This is why I'm nervous about it so much. If I didn't know what happened and just looked at the lens I would have thought someone dropped it down a flight of stairs. To my knowledge no one touched or moved my bag. I did however just have my bag at my parents house the night before and that was the last time I was in it. 

I did get ahold of Sigma yesterday.. Not really much help. They weren't interested in answering any of my questions. They just want me to send the lens into them and they will get back to me. So to me... I'm pretty much screwed... On the plus side I forgot I added my camera equipment to my insurance policy before my honeymoon. But I still feel this is a problem Sigma should address.. I'll report back when they contact me..


----------



## icassell (Nov 4, 2009)

I'm  putting a nickel on Sigma honoring the warranty.


----------



## jdag (Nov 6, 2009)

Wow...that really stinks.  Any news yet from Sigma?

I bought that same lens and returned it in about 2 weeks in favor of the Nikon 80-200.  The Sigma was causing my D90 to freeze.


----------



## STMel03 (Nov 9, 2009)

nope...still waiting to here back from sigma... I'm debating selling the lens once its returned to me.. 

How to you like that 80-200?


----------



## FmrVette (Nov 9, 2009)

Derrel said:


> I have had a Nikon 70-200 VR that I bought brand new in 2003, the week it came out. It has been used,and used hard over two years shooting on average 500 to 750 frames per assignment, two to three times per week, for two solid years, plus loads of personal abuse. It cost $1699 brand new with a 5-year warranty. It has probably exposed 100,000 frames for me. It has lived through three different Nikon mount bodies...



My Nikon 70-200 VR gave up the ghost after 12 months of light duty.  The aperture blades stuck open.  It can't have 1,000 frames on it, total.

I returned it to Nikon service (shipping and insurance I had to pay for) and they covered it under warranty, it was away for a couple of weeks.  Not what one likes to see in a $1700 piece of kit.  I was shooting the Blue Angels at an airshow - and having the lens conk out didn't make for a pleasant day.  Unfortunately I didn't have a backup 70-200 in my bag .

There's a thread on it on FlickR 

Flickr: Discussing Overexposure.
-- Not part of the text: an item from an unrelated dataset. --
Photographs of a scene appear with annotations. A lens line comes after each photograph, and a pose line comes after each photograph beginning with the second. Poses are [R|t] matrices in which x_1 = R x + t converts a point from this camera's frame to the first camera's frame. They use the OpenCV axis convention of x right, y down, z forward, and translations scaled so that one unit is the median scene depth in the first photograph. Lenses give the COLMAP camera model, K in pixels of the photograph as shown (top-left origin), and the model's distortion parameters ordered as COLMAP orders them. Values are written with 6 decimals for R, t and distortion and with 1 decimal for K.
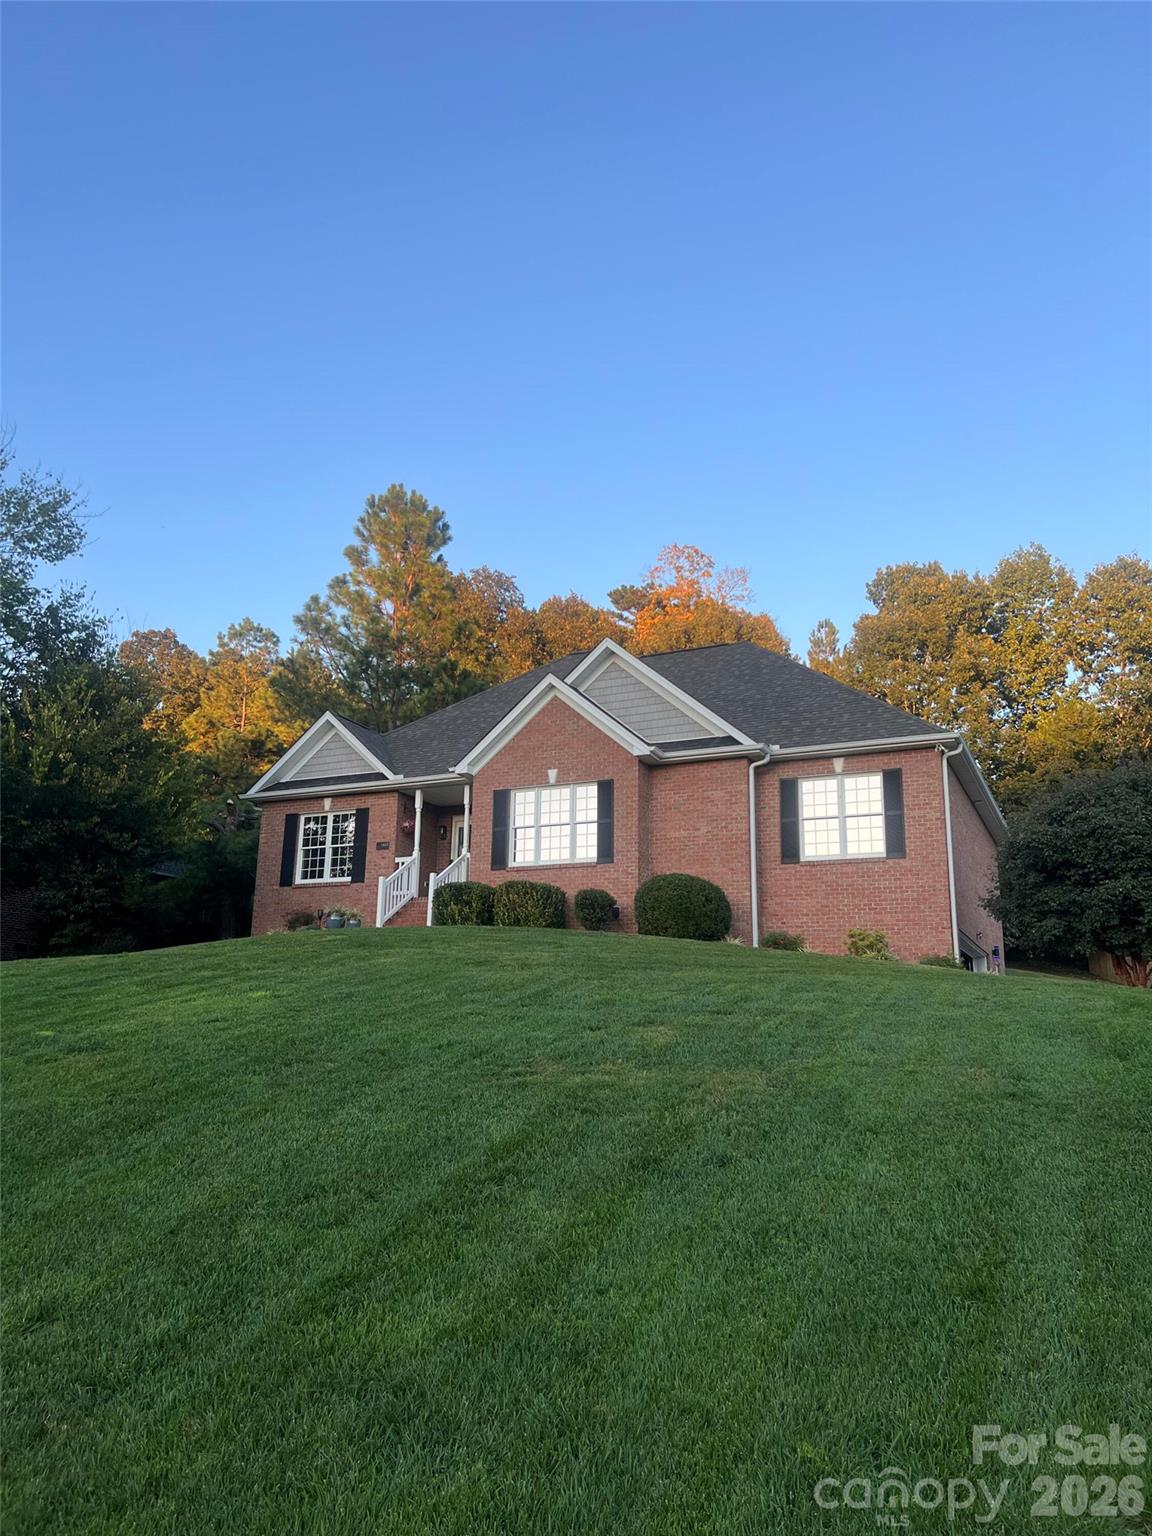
lens RADIAL K [[1172.4, 0, 576.0], [0, 1172.4, 768.0], [0, 0, 1]] dist [0.002490, -0.007075]
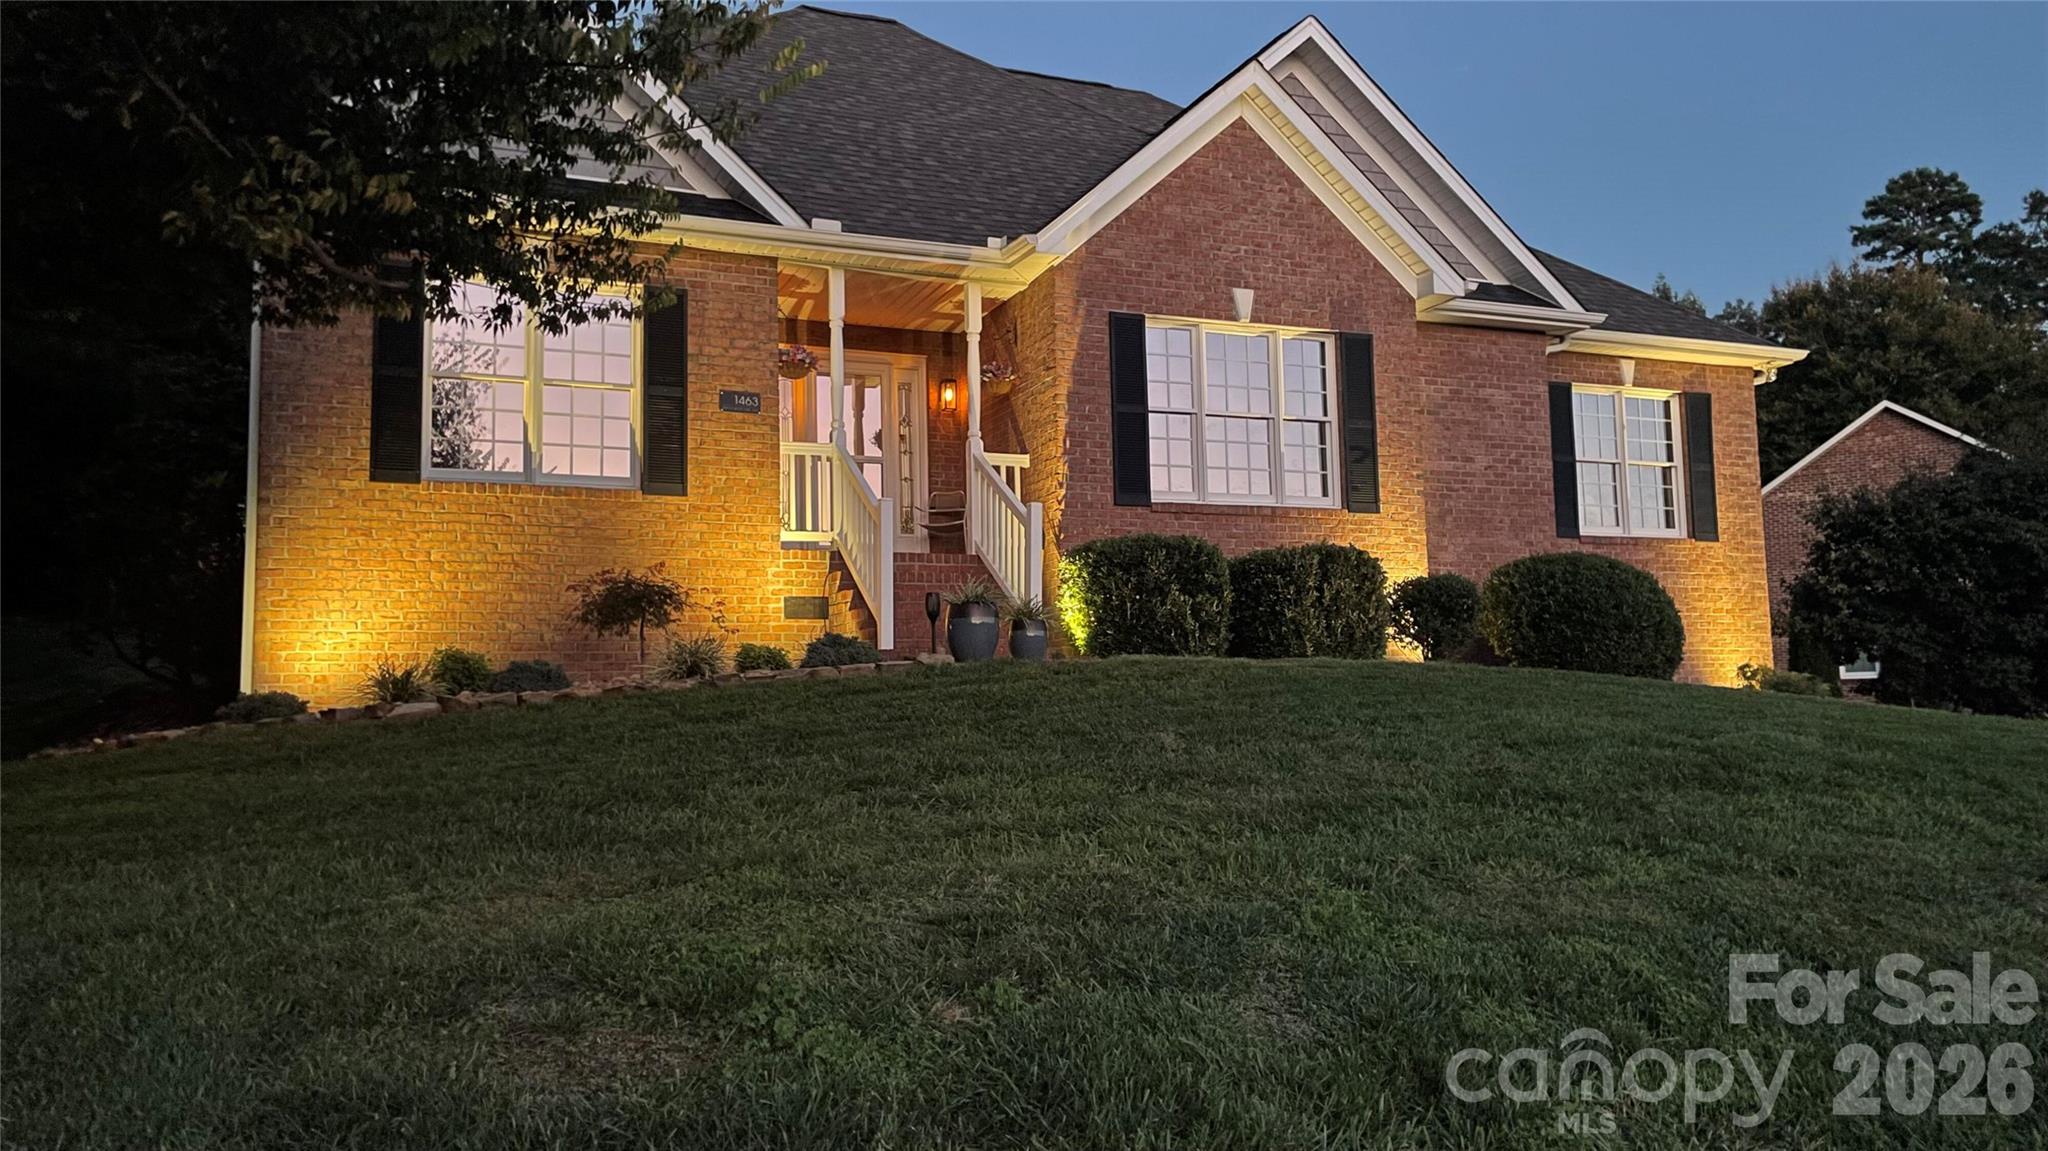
lens RADIAL K [[1488.5, 0, 1024.0], [0, 1488.5, 575.5], [0, 0, 1]] dist [0.053899, -0.001476]
pose [[0.680464, 0.031770, 0.732092, -0.484741], [-0.154772, 0.982752, 0.101210, 0.063290], [-0.716250, -0.182178, 0.673645, 0.664774]]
Why? (SOLVED! See end post). in Nikon D300 Users

It's a very nice lens, but even Nikon slips once 'n a while.

I think Sigma will cover the repair under warranty for the O.P.


----------



## jdag (Nov 9, 2009)

STMel03 said:


> nope...still waiting to here back from sigma... I'm debating selling the lens once its returned to me..
> 
> How to you like that 80-200?



Absolutely love it.  It barely leaves the camera body.  I would like to have the Nikon 70-200 VR or VRII someday, but they are significantly more expensive.


----------



## PhotoXopher (Dec 10, 2009)

Any update?


----------